Journalistenpreise gibt es viele und nicht immer beinhaltet ihr Gewinn auch die Garantie, dass der Preisträger als Journalist vorbildlich gearbeitet hat; bevor Claas-Hendrik Relotius aufflog, heimste er die Preise dutzendfach ein. Doch auch wenn ihr Gewinn weder notwendig noch hinreichend dafür ist, als guter Journalist zu gelten, haben Preise eine große Bedeutung für die Reputation. Der Medienpreis des Deutschen Bundestags gehört dabei zu den renommierteren Auszeichnungen. 1993 vom Deutschen Bundestag gestiftet, prämiert er herausragende Arbeiten zum Parlamentarismus. Es werden jährlich zwei Preise vergeben, einer für den Bereich Zeitung, und einer für Radio und Fernsehen. Der Preis ist mit 10 000 Euro dotiert. Bisherige Preisträger waren unter anderen Elmar Theveßen, Jan Grossarth, Martina Meißner, Robin Lautenbach und Robin Alexander.
Die Jury, die über die jeweiligen Preisempfänger entscheidet, setzt sich aus Hauptstadtjournalisten zusammen, die selbst mit der Berichterstattung über den Bundestag befasst sind oder waren. In diesem Jahr neu dabei: Rainer Meyer alias „Don Alphonso“. Der Blogger, der sich auf seinem Twitter-Profil den rund 27 000 Followern als „Mann, vor dem Euch Eure grünen Bundestagsvizepräsidentinnen immer gewarnt haben“ vorstellt, ist wegen einiger Beiträge zum Thema Migration in die Kritik geraten. Tatsächlich ist es die Bundestagsvizepräsidentin Claudia Roth, die Don Alphonso für seine Positionierung attackiert: „Für mich hat die Meinungsfreiheit dann Grenzen, wenn sie zur Verhetzung führt, wenn Hass gepredigt wird, und wenn soziale Gruppen ausgegrenzt und verhetzt werden. Das passiert regelmäßig, wenn er Geflüchtete pauschal abwerten will, wenn er – Zitat – von der ,Gaudi-Migration‘ spricht.“ Das „Neue Deutschland“ charakterisiert ihn in diesem Kontext als „AfD-affin“. Die „Junge Freiheit“ meint zum Druck von links, Don Alphonso habe „die grüne Grenze der Meinungsfreiheit überschritten“. Der Blogger selbst sieht sich zwischen den Stühlen: Für die AfD sei er ein „linker Alpenlümmel“, für Grüne wie Linke ein „rechter Provokateur“.
##############################
Zu erledigende Aufgaben
1 – Zitiere bitte aus dem Auszug wörtlich den Teil, der mit den Worten „Journalistenpreise gibt es“ einsetzt und mit „und Robin Alexander.“ schließt.
2 – Mit welchem Betrag ist der Medienpreis des Deutschen Bundestags laut dem Auszug dotiert?
3 – Übertrage diesen Satz aus dem Auszug ins Englische: „Es werden jährlich zwei Preise vergeben, einer für den Bereich Zeitung, und einer für Radio und Fernsehen.“
Für die Bearbeitung werden die Einträge nicht gebraucht.

Angezeigte Einträge
##############################
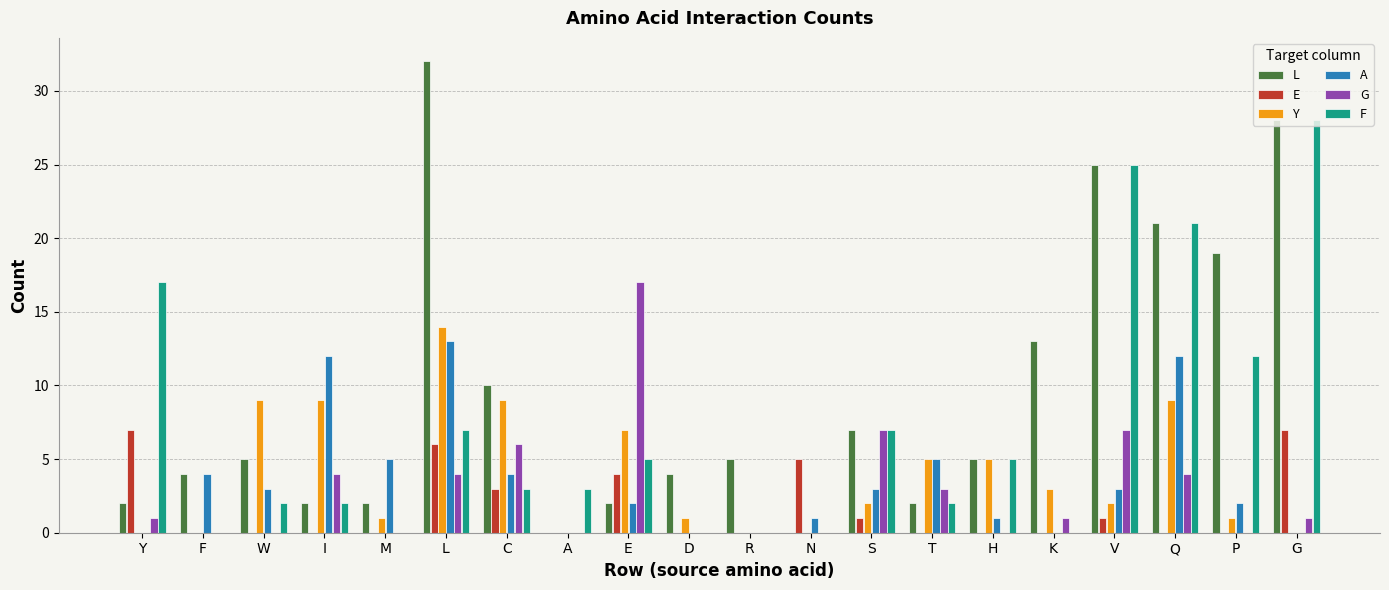

The A series shows 2 at E. True or false?

True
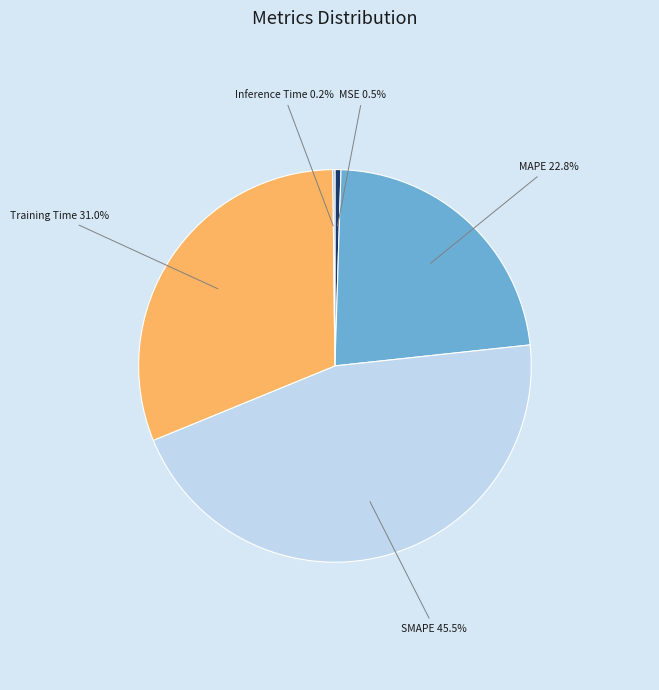

What is the largest slice in the pie chart?

SMAPE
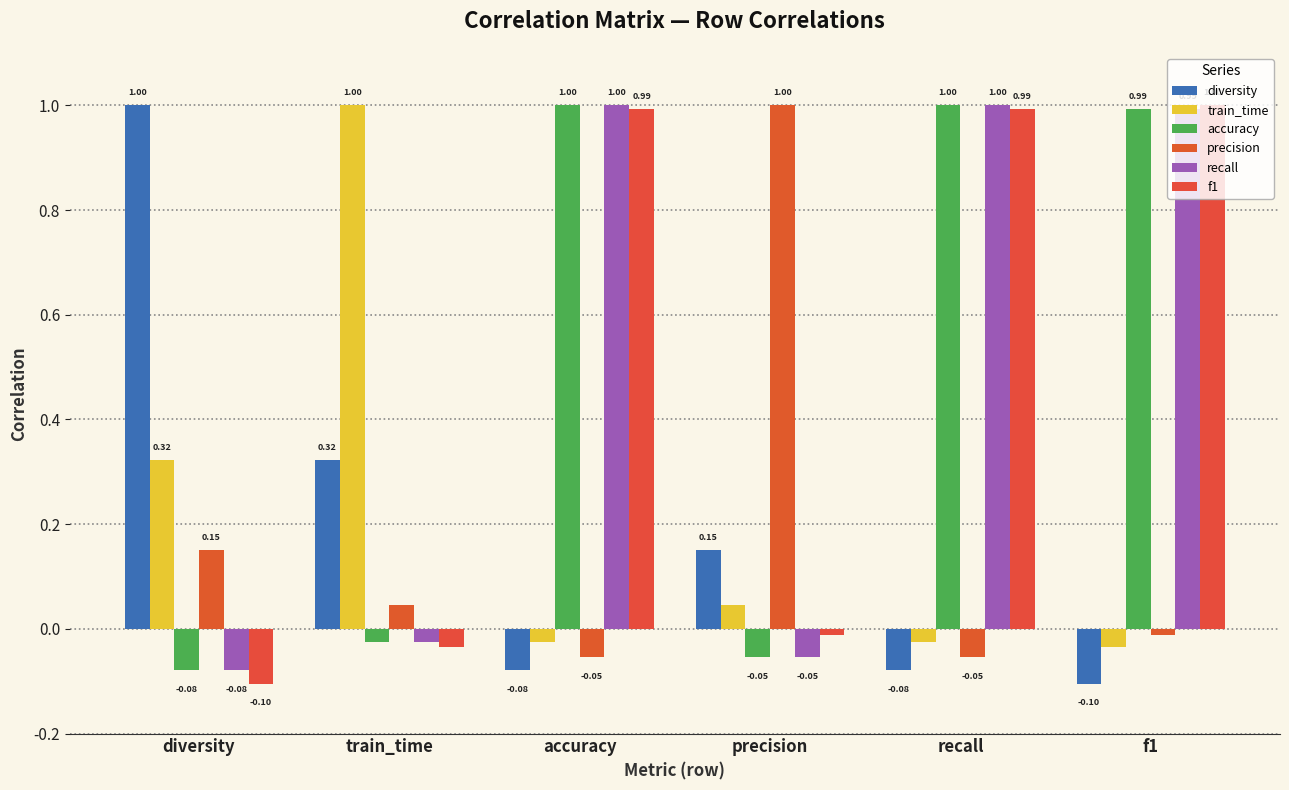

List the series in order of their peak value, lowest first.

diversity, train_time, accuracy, precision, recall, f1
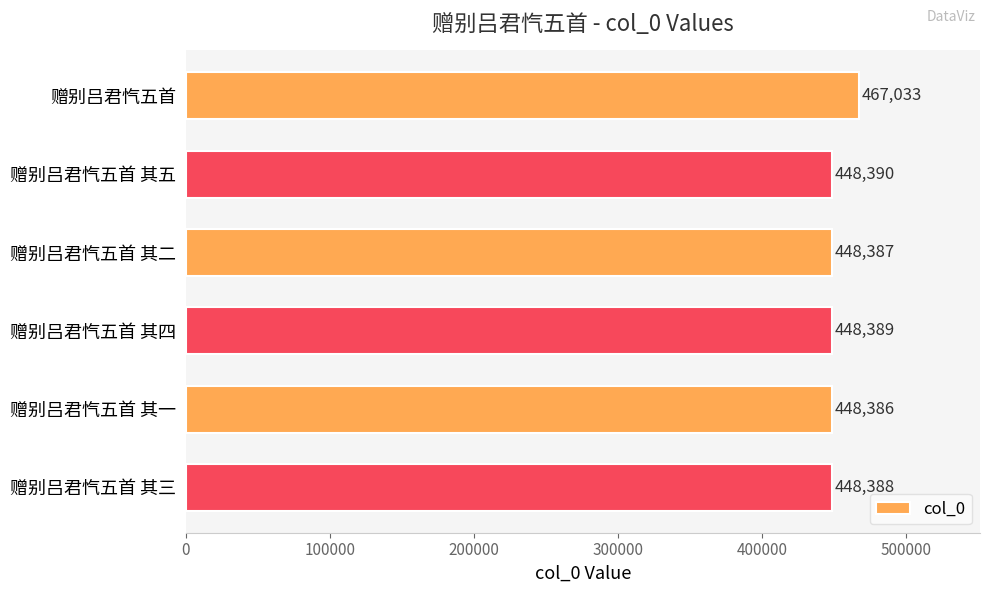

Rank the categories by value from highest to lowest.

赠别吕君忾五首, 赠别吕君忾五首 其五, 赠别吕君忾五首 其四, 赠别吕君忾五首 其三, 赠别吕君忾五首 其二, 赠别吕君忾五首 其一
##############################
Lösungen der Aufgaben
1 –
Journalistenpreise gibt es viele und nicht immer beinhaltet ihr Gewinn auch die Garantie, dass der Preisträger als Journalist vorbildlich gearbeitet hat; bevor Claas-Hendrik Relotius aufflog, heimste er die Preise dutzendfach ein. Doch auch wenn ihr Gewinn weder notwendig noch hinreichend dafür ist, als guter Journalist zu gelten, haben Preise eine große Bedeutung für die Reputation. Der Medienpreis des Deutschen Bundestags gehört dabei zu den renommierteren Auszeichnungen. 1993 vom Deutschen Bundestag gestiftet, prämiert er herausragende Arbeiten zum Parlamentarismus. Es werden jährlich zwei Preise vergeben, einer für den Bereich Zeitung, und einer für Radio und Fernsehen. Der Preis ist mit 10 000 Euro dotiert. Bisherige Preisträger waren unter anderen Elmar Theveßen, Jan Grossarth, Martina Meißner, Robin Lautenbach und Robin Alexander.

2 – Mit 10 000 Euro.

3 – Two prizes are awarded each year, one for the newspaper category and one for radio and television.